I don't have any real life experience with this, but I have heard that these types of role playing games can be very addictive. Personally, I would be wary if my H wanted to get involved in something like SL or WOW. Not because I think the game itself is harmful, just that I understand it can be addictive and would not be very happy at him absorbing himself in something that was so distracting from his real life. I am sure he would feel the same way if I were the one expressing interest in these games. But I know there are plenty of people out there who can play and not get in the way of a normal functional life. Its just personally not something I would want to introduce in my marriage. My husband and I are very careful about the amount of time we spend sucked into electronic devices as it is, we try to make sure we get to spend a good bit of quality time together (and with our lids) without distractions like TV, computers and phones. I know that is probably very a-typical but it works for us.
_Posted via Mobile Device_


----------



## Freak On a Leash

Never heard of Second Life. Is it a massive online role playing game like World of Warcraft or Guildwars? I play Wow. I have played for almost 7 years and really enjoy it. It can be addictive and at one point a few years ago when life wasn't doing well for me I was approaching that point. I think I was using it as an escape method.

Fortunately I dialed it back and only play a few times a week and not regularly, just when I have time to do so and nothing else to do. During most of the year, when the weather is nice, I rarely play it. I might log in once a month.

I have a lot of other hobbies and friends so it's never been the ONLY thing in my life. When something consumes one's life to the point where everything and everyone else becomes secondary then it's bad. It's not just with games either. Anything taken to the extreme indicates a problem. 

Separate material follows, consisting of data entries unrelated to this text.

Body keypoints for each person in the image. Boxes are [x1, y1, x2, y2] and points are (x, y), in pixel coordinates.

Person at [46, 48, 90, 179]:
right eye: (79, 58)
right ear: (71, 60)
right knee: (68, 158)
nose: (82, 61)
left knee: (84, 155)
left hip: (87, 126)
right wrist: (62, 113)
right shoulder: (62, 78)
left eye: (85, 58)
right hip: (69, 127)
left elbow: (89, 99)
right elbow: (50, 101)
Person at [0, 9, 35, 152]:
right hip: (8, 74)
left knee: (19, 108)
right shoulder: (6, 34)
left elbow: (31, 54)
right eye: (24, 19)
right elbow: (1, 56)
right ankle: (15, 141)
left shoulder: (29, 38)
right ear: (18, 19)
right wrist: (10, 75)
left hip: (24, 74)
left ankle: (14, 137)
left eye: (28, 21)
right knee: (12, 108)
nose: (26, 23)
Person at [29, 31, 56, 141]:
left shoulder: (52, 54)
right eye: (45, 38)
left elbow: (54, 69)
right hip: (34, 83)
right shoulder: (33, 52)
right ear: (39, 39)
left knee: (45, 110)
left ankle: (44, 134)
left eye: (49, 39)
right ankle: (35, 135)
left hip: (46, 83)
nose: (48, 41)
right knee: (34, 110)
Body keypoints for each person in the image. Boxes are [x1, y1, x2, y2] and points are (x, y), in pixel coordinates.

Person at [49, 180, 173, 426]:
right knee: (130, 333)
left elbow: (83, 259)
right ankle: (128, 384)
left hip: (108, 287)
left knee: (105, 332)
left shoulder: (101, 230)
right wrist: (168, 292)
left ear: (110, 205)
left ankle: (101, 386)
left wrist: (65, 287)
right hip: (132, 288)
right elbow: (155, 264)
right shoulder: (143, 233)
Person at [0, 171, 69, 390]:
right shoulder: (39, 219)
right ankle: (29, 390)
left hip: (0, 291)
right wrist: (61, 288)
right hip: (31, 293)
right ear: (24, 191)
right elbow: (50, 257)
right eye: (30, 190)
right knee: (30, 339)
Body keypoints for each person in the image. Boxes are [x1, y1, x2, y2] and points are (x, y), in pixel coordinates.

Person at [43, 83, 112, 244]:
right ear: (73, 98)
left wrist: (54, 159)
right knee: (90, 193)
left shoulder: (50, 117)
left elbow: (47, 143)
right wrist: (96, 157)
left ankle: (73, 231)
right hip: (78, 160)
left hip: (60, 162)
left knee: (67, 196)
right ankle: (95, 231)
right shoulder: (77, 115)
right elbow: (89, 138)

I have never gotten involved with anyone else in any sort of EA or anything while in the game. One guy was flirting and getting personal with me and I cut off my contact with him. I'm not interested in that sort of thing at all. I play to have fun and enjoy the game. That's all. 

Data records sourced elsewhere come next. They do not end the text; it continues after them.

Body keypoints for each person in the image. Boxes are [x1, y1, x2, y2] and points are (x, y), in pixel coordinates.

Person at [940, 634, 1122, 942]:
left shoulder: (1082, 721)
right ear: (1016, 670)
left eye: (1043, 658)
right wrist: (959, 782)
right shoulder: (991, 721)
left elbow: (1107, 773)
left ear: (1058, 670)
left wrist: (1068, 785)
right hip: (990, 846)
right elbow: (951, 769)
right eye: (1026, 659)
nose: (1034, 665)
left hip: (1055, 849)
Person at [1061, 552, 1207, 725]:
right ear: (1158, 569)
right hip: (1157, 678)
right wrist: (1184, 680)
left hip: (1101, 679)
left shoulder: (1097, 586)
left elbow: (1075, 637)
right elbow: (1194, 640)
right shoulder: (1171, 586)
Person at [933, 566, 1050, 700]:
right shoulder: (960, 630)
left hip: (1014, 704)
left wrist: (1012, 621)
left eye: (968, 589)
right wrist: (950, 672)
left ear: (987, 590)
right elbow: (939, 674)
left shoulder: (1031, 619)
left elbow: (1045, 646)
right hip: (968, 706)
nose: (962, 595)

My husband and I used to play WoW together years ago. Our kids would play it too. We'd often play as a family and had fun together. Then my husband said he was bored and stopped playing. I was rather sad and upset about this because if it was something I thought we shared and enjoyed together. I continued to play by myself. He would sit and watch TV (something I don't enjoy at all) and that was fine but then he started to nag at me not to play and I grew to resent that but that was part and parcel of a lot of problems in our marriage. There are tons of other issues as well. Wow was the least of our problems. 

But we don't live together anymore and I'm happy that I kept WoW and got rid of him. 

Nowadays I play WoW a few hours a week as a form of relaxation and entertainment..the way some folks watch TV I guess. It's a cheap way to enjoy time at home. My daughter likes it too. She only has it on her computer here at home so she only plays it when she's home, not at college. We play together so it's something we share and enjoy together.


----------



## old timer

*FOAL:* W has been in SL now for over 3 yrs. Has gradually been spending more and more of her time there. I would estimate that she will now spend 6 to 12 hrs per day in SL. Probably averages about 8 hrs/day.


----------